Of greatest concern, perhaps, is the influence on American evangelicalism of Tim LaHaye, whose bestselling -- and nominally fictional -- Left Behind series has millions of Americans convinced that we are in the last days. Ongoing unrest in the "holy land" of the Middle East, earthquakes and tsunamis, globalization, and the advance of technology are all viewed by millions of Americans as biblically foretold signs of the apocalypse.
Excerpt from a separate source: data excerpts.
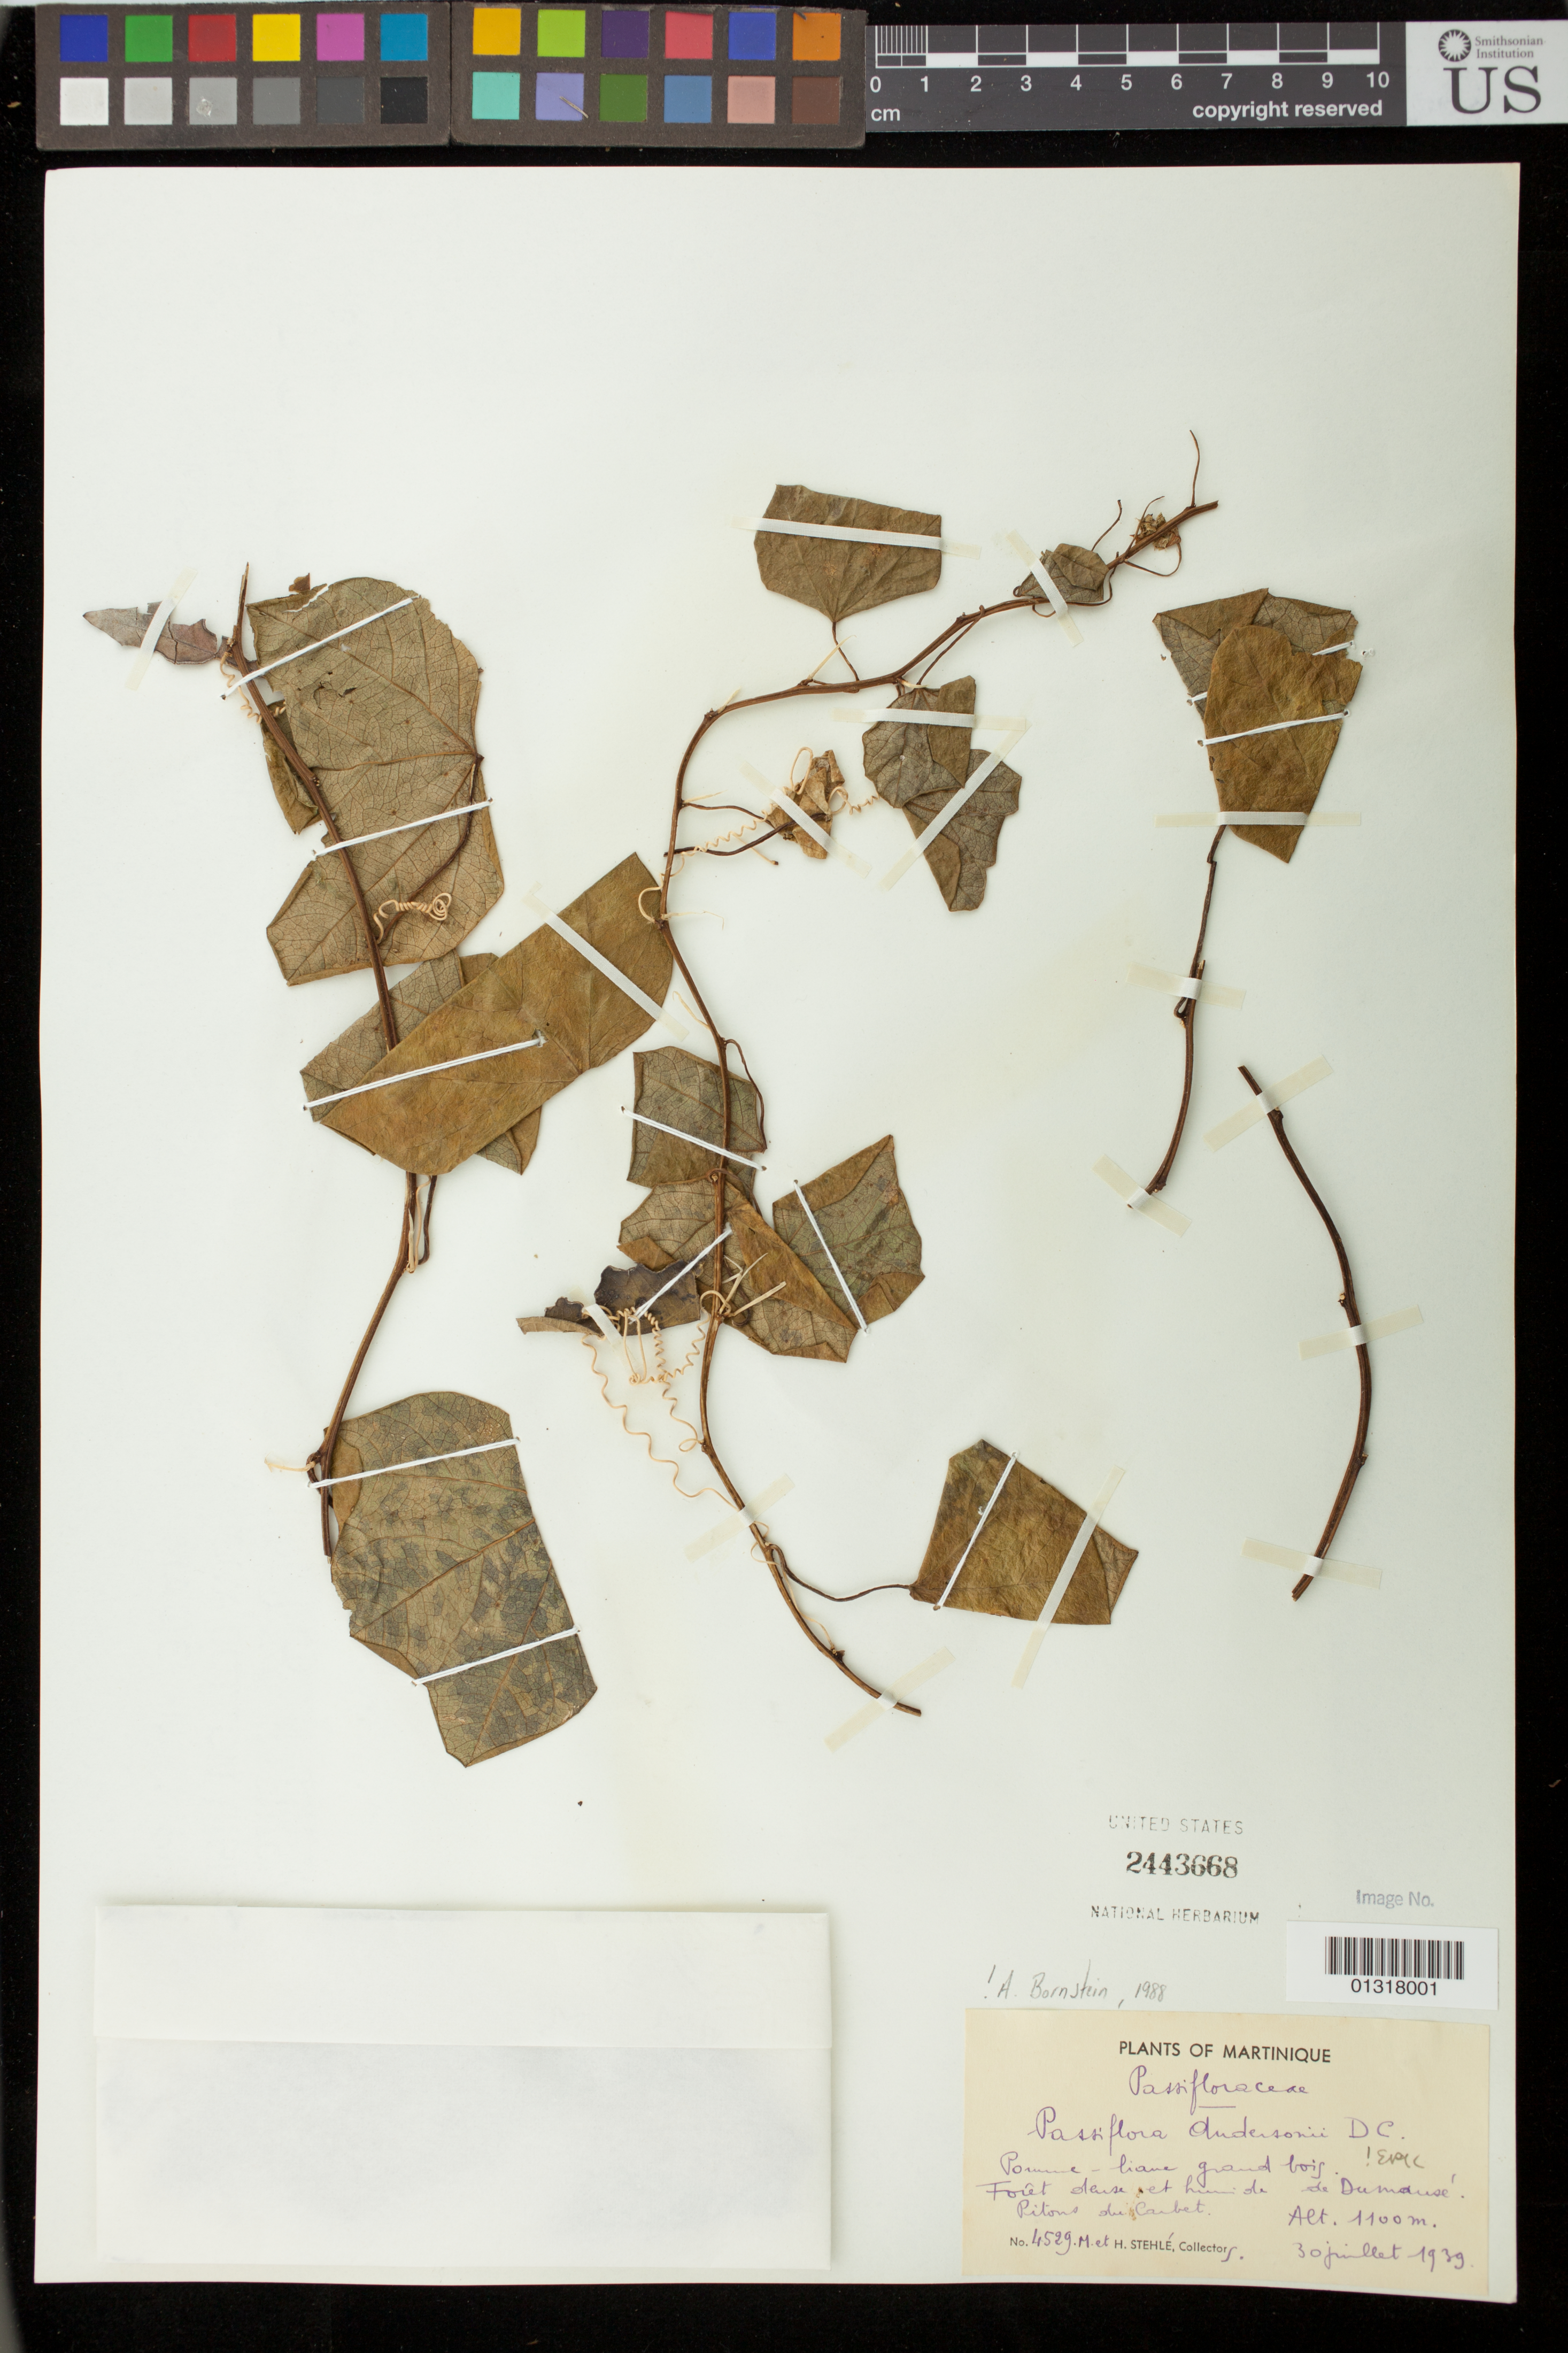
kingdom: Plantae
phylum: Tracheophyta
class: Magnoliopsida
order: Malpighiales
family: Passifloraceae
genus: Passiflora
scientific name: Passiflora andersonii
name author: DC.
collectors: H. Stehlé & M. Stehlé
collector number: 4529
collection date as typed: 30 Jul 1939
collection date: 1939-07-30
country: Martinique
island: Martinique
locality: Pitons du Carbet, forêt de Du Mansé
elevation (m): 800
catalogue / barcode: US 2443668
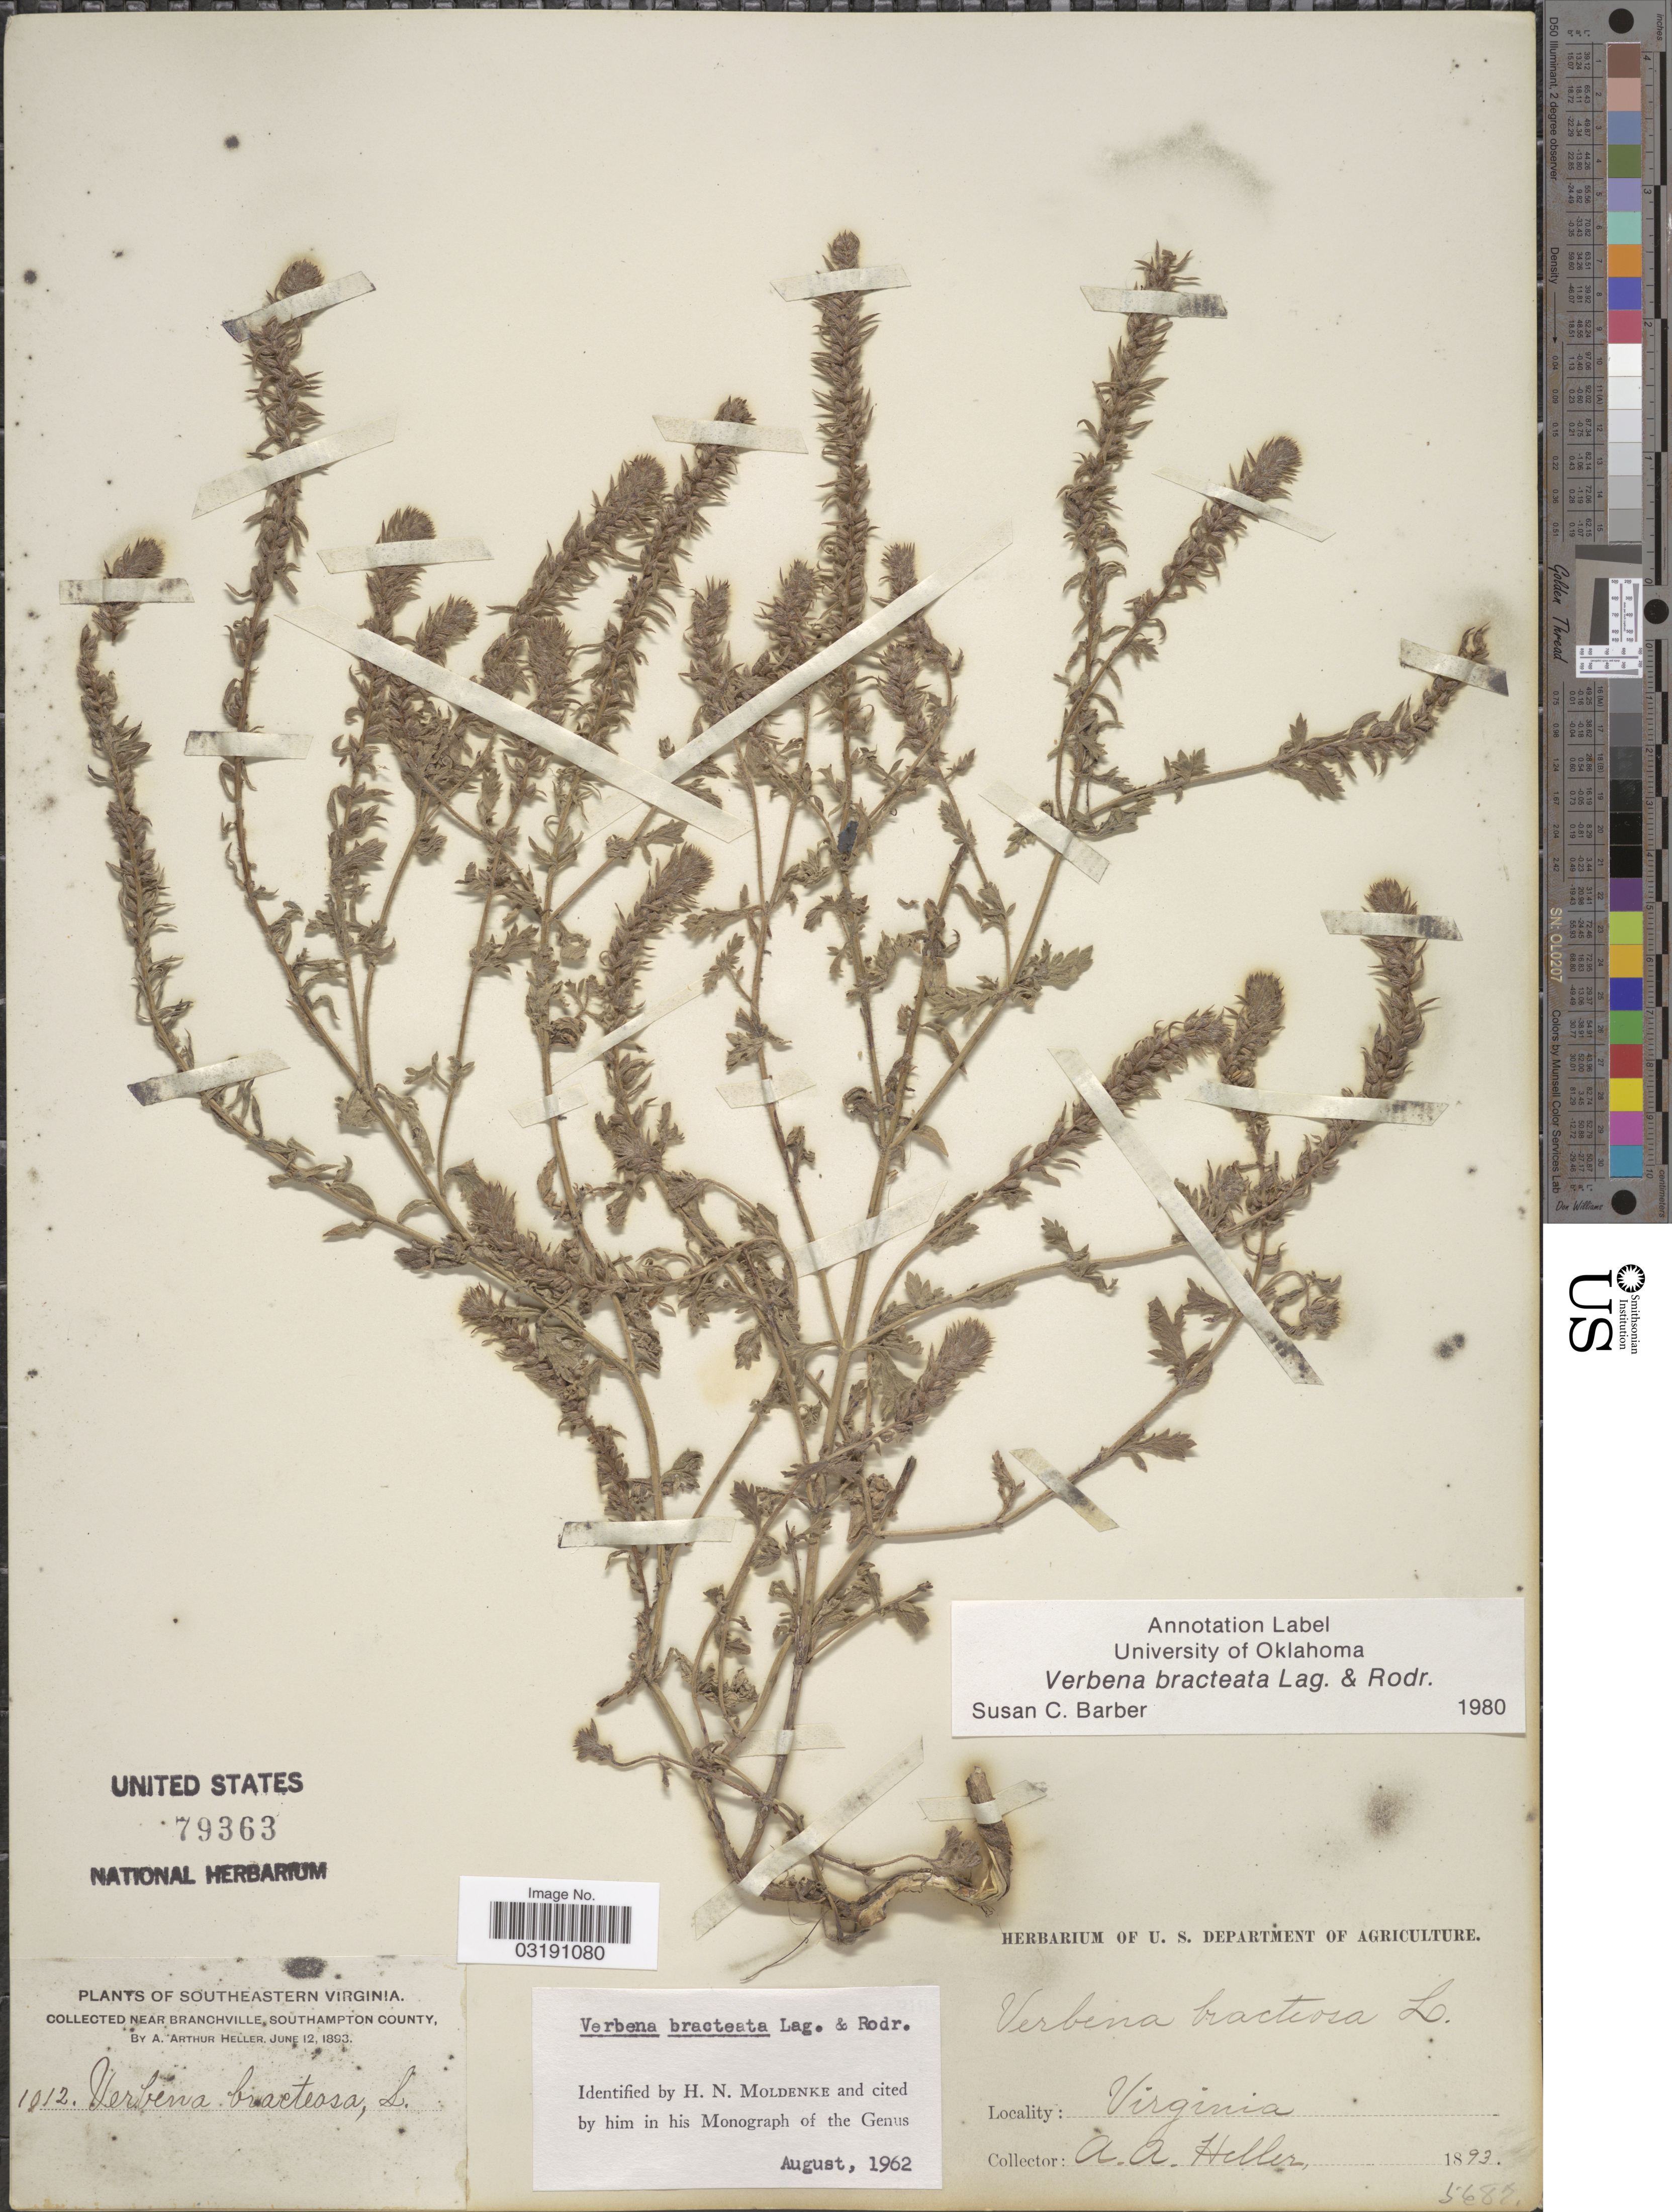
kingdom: Plantae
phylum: Tracheophyta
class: Magnoliopsida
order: Lamiales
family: Verbenaceae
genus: Verbena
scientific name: Verbena bracteata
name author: Cav. ex Lag. & Rodr.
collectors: A. A. Heller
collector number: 1012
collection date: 1893-06-12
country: United States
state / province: Virginia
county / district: Southampton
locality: Southeastern Virginia. Near Branchville, Southampton County.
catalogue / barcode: US 79363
Long an icon of the religious Right, LaHaye and like-minded prophecy buffs -- John Hagee, Hal Lindsey, Jack Van Impe -- have provided fanciful and uninformed interpretations of the Bible for decades. And no matter how long the roster of failed predictions from the Bible, their followers remain loyal. Their confused analysis of current events prevents effective engagement with many pressing concerns, from global warming to America's relationship with Israel.
These anointed and deeply influential leaders are shadow advisors to many leaders on the Right, including Mike Huckabee, Newt Gingrich, and Michele Bachmann. The latter has even indicated she wants Barton to lecture to her fellow lawmakers on history. We should all hope that evangelicals will come to appreciate the genuine scholars in their community -- authentic believers who share their religious beliefs -- and move away from the anointed populists who have for too long defined their worldview.